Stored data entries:
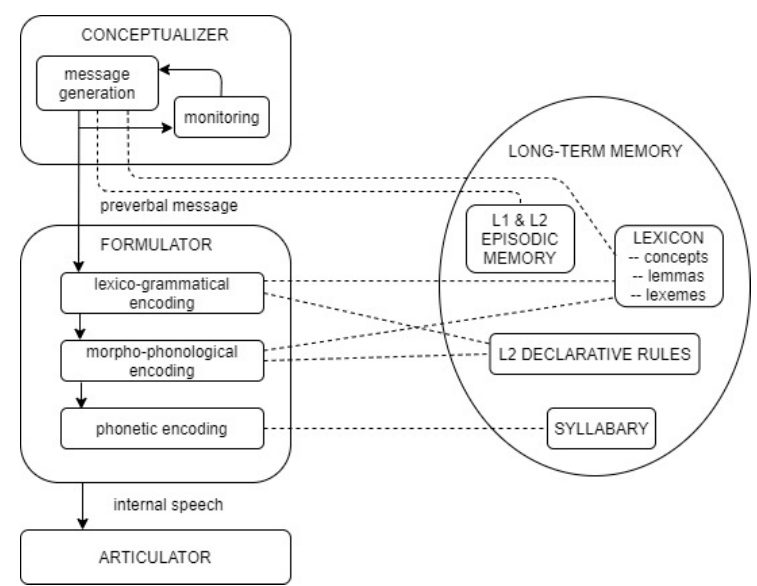
Figure 1. The Model of Bilingual Speech Production (adapted from Kormos 2006, p. 168).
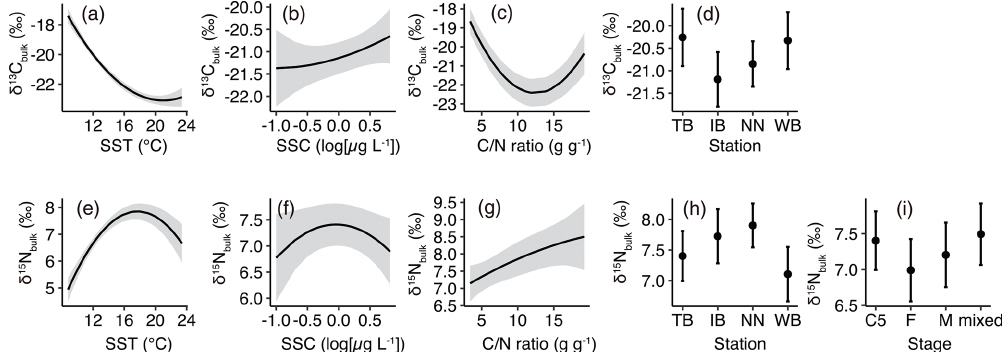
Figure 4. Responses of least-Akaike information criterion (AIC) generalized linear models (GLMs) based on least-squares mean (predicted) values. (a) δ 13 C bulk versus sea surface temperature (SST), (b) δ 13 C bulk versus sea surface chlorophyll a concentration (SSC), (c) δ 13 C bulk versus carbon : nitrogen (C / N) ratio, (d) δ 13 C bulk versus stations, (e) δ 15 N bulk versus SST, (f) δ 15 N bulk versus SSC, (g) δ 15 N bulk versus C / N ratio, (h) δ 15 N bulk versus station, and (i) δ 15 N bulk versus stages. Black lines with gray shading ( a – c , e – g ) or closed circles with vertical bars ( d , h and i ) denote the predicted values with 95% confidence limits based on the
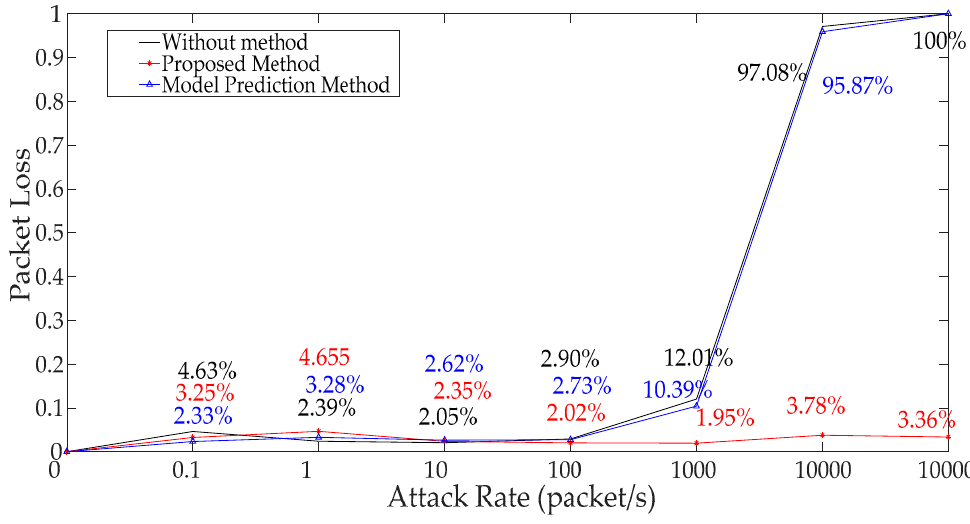
Figure 21. Different packet losses using different methods.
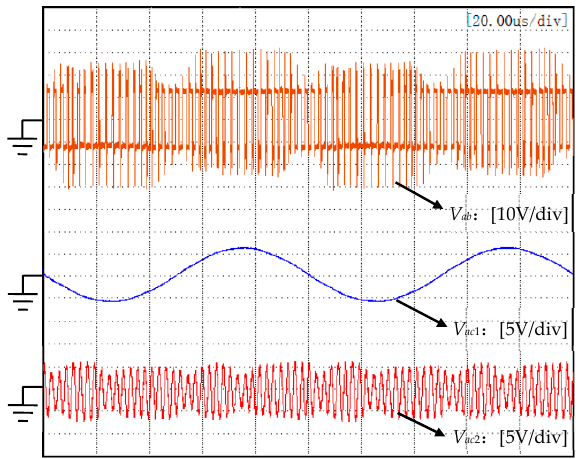
Figure 9. Experimental waveforms at V ac 1 = V ac 2 = 0.6 (normalized), V dc = 10 V and k = 37. (Full-bridge voltage V ab , fundamental frequency load voltage V ac 1 , and high-frequency load voltage V ac 2 ). Energies 2020 , 13 , x FOR PEER REVIEW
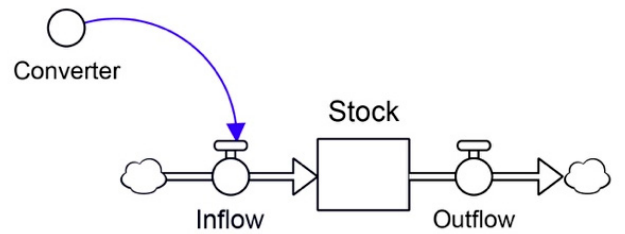
Figure 4. Stock and Flow general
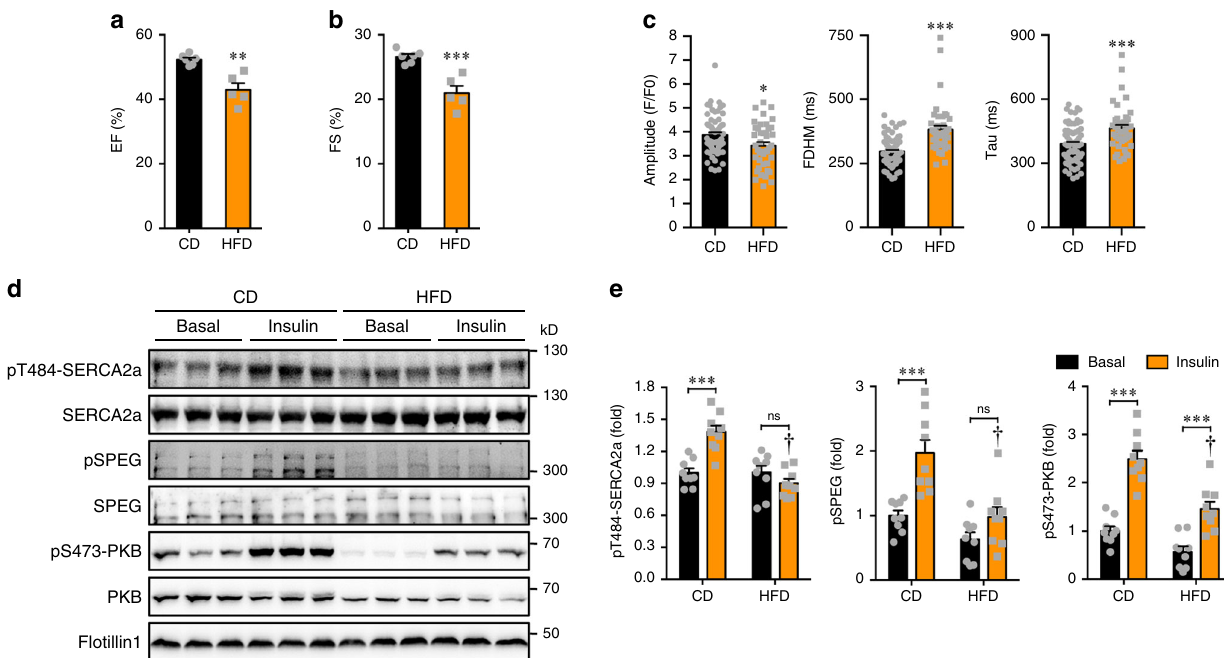
Fig. 6 Effects of HFD on calcium homeostasis and phosphorylation of PKB-SPEG-SERCA2a axis in primary cardiomyocytes. a , b . Ejection fraction (EF, a ) and fractional shortening (FS, b ) in male mice fed with chow diet (CD) or high fat diet (HFD) for 3 months. n = 6 (CD) and 5 (HFD). p = 1.29e-3 (EF) and 7.05e-4 (FS). c Calcium transients in primary cardiomyocytes isolated from male mice fed with CD or HFD upon electrical stimulation. 64 cells from CD- fed mice and 42 cells from HFD-fed mice were analyzed. p = 1.24e-2 (amplitude), 1.79e-7 (FDHM), and 2.52e-4 (Tau). D-E. Phosphorylation of PKB, SPEG and SERCA2a in primary cardiomyocytes isolated from CD- or HFD-fed mice in response to insulin. Phosphorylation of PKB, SPEG and SERCA2a was normalized with their respective total proteins. Represent blots were shown in d , and quantitative data were shown in e . n = 9. The data are given as the mean ± SEM. Statistical analyses were carried out using two-sided t -test for a – c , and two-way ANOVA for e . One-asterisk indicates p < 0.05, two-asterisk indicates p < 0.01, and three-asterisk indicates p < 0.001. One-dagger (CD insulin vs HFD insulin) indicates p < 0.001. Source data are provided as a Source Data fi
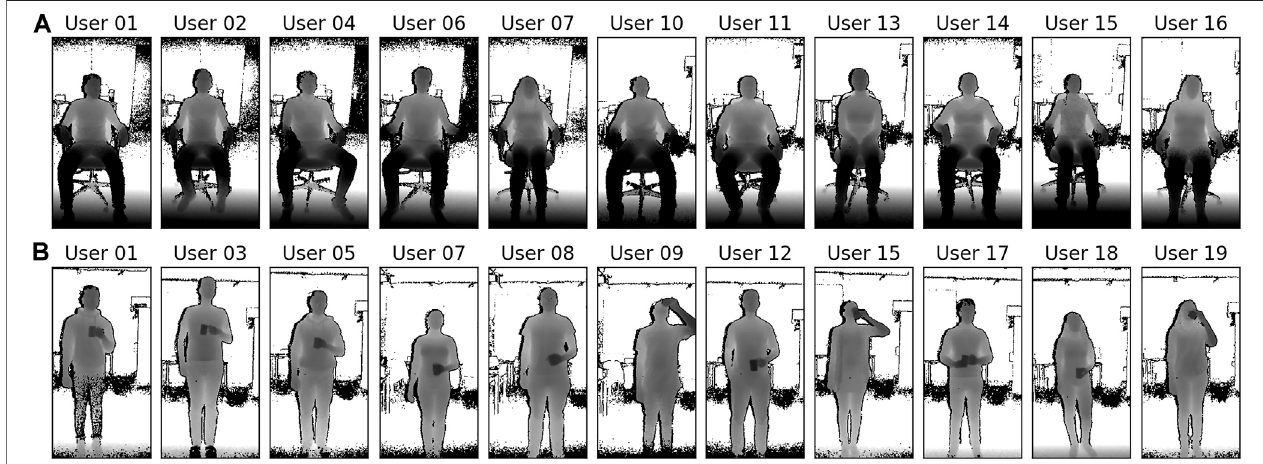
FIGURE 3 | In our study, 19 study participants (12 male, 7 female, all participants aged between 22 and 57 years old) were asked to sit or stand in front of a depth sensor and follow a breathing visualization. All participants were recorded for 20 sessions, each at 4 different distances from the depth camera, two different paced breathing rates, and for the three conditions sitting, standing, and standing with occlusion. Shown are exemplary depth data taken at a distance of 2 m from some participants while sitting (A) , and while holding a cup and performing drinking gestures (B) , leading to regular occlusions of the torso.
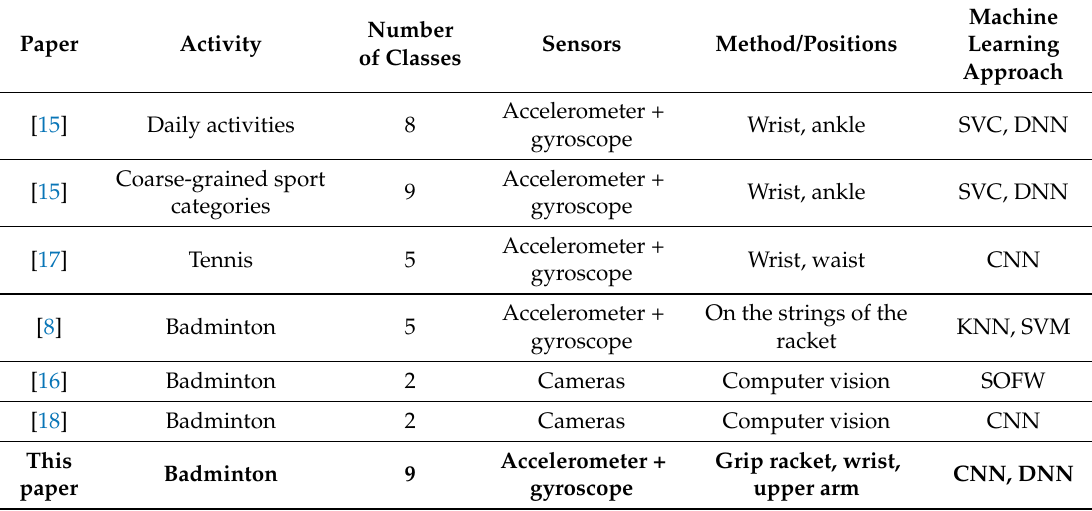
Table 1. Comparing recognized activities, number of distinguished classes, sensors, and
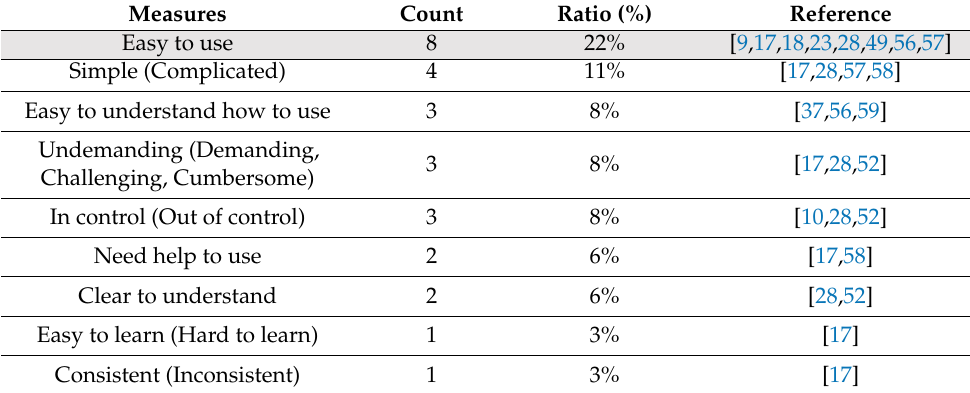
Table 4. Measures of ease-of-use.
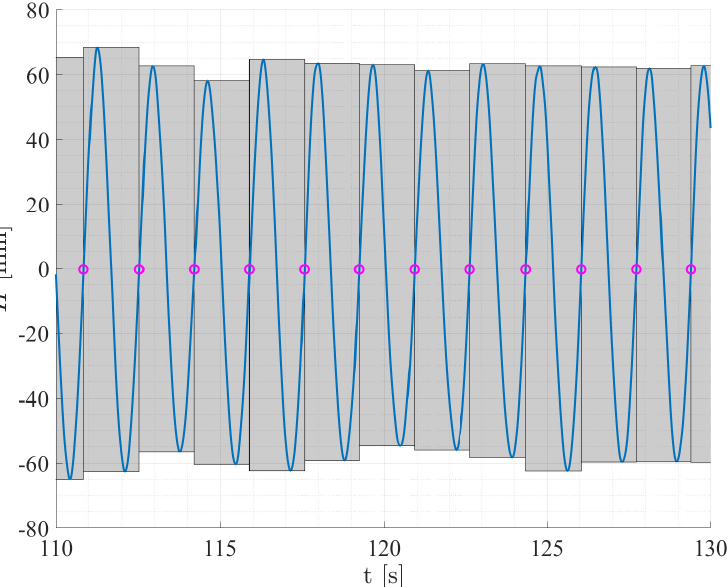
Figure 12. Visual representation of the zero-up crossing method. Pink circles represent every time the signal crosses zero from negative to positive. The width of the greyed areas indicates the wave period and the height indicates the wave height.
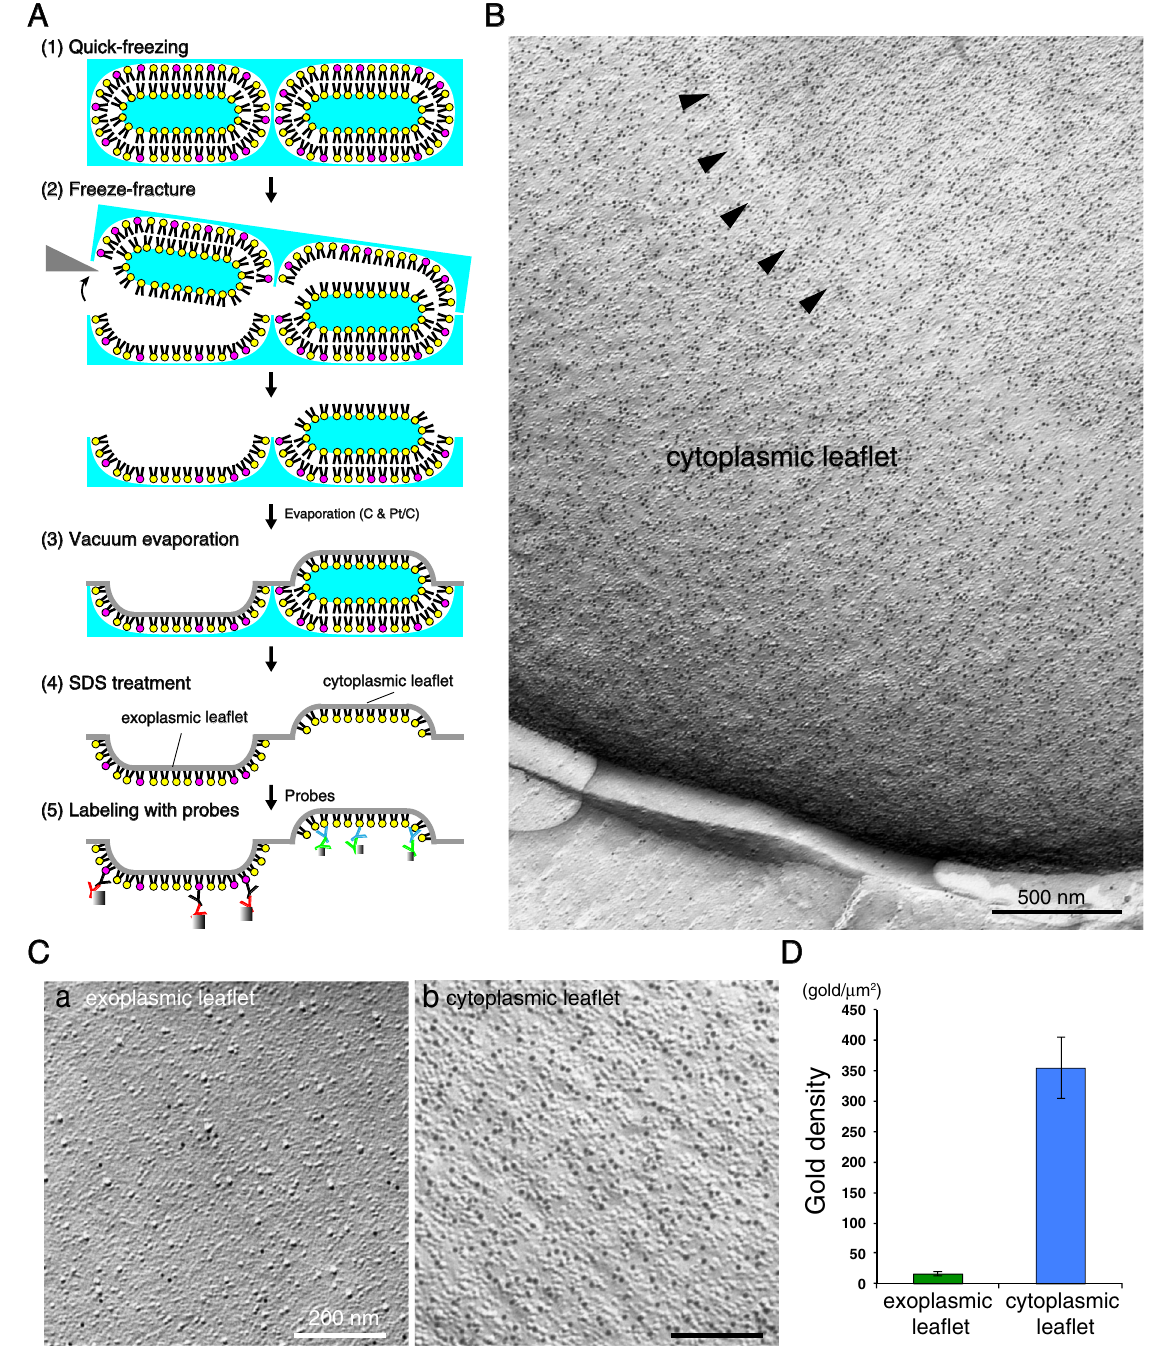
Figure 6. Localization of PtdIns(4,5)P 2 in the PF, but not the EF, in the human erythrocyte plasma membrane. ( A ) Outline of a QF-FRL method for the uninfected erythrocyte. ( B ) A micrograph of the erythrocyte plasma membrane using a freeze-fracture EM method. Arrowheads represent the depressed area on the PF of the plasma membrane, which is characteristic of human erythrocytes 61,62 . The strong labeling of GST-PLCδ1-PH (PtdIns(4,5)P 2 ) was detected on the PF of the erythrocyte plasma membrane. The labeling of PtdIns(4,5)P 2 was localized on the PF (B, Cb), but not the EF (Ca), of the erythrocyte plasma membrane. ( D ) Labeling density of PtdIns(4,5)P 2 in each leaflet of the erythrocyte plasma membrane. The labeling densities of PtdIns(4,5)P 2 on the EF (green) and the PF (blue) of the erythrocyte plasma membrane are shown. Significantly higher gold labeling densities on the PF than that of the EF of the plasma membrane were detected. Mean ± s.e.m. of three independent experiments is shown. Scale bars: 500 nm ( B ) and 200 nm ( C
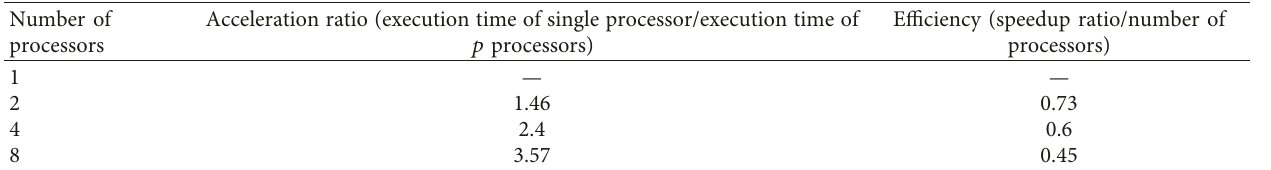
Table 3: Comparison of execution efficiency of processors with different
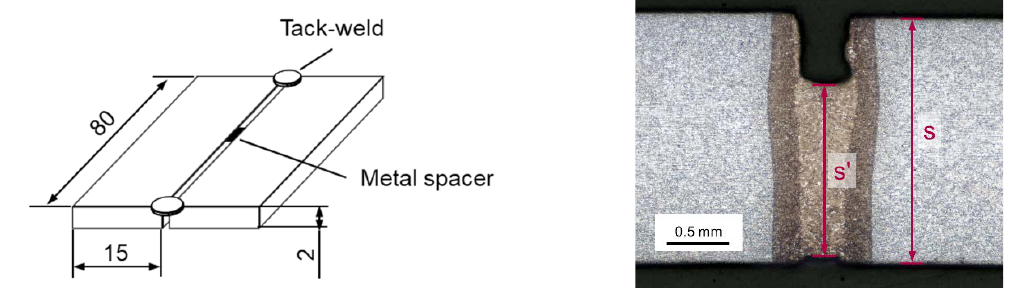
Figure 1. Sample dimensions for the welding trials ( left ) and evaluation of the cross-section ( right ).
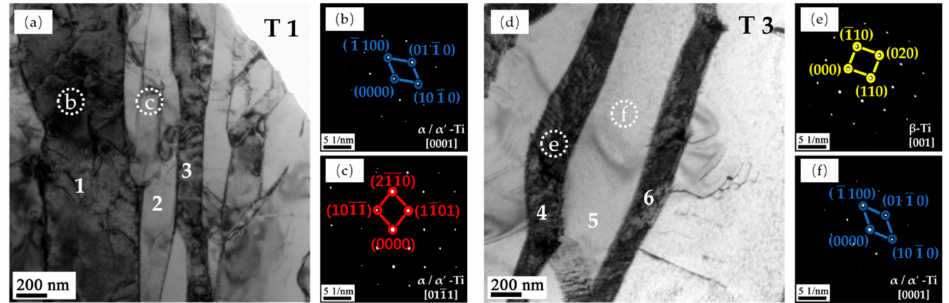
Figure 10. The TEM images of T1 and T3 samples showing two di ff erent types of laths: ( a )T1, ( b ) SADP image of marked point b, ( c ) SADP image of marked point c, ( d ) T3, and ( e ) SADP image of marked point e. ( f ) SADP image of marked point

What is being asked:
Review the entries above and return every line where "Table" appears.

Answer to the exercise:
Table 1. Comparing recognized activities, number of distinguished classes, sensors, and
Table 4. Measures of ease-of-use.
Table 3: Comparison of execution efficiency of processors with different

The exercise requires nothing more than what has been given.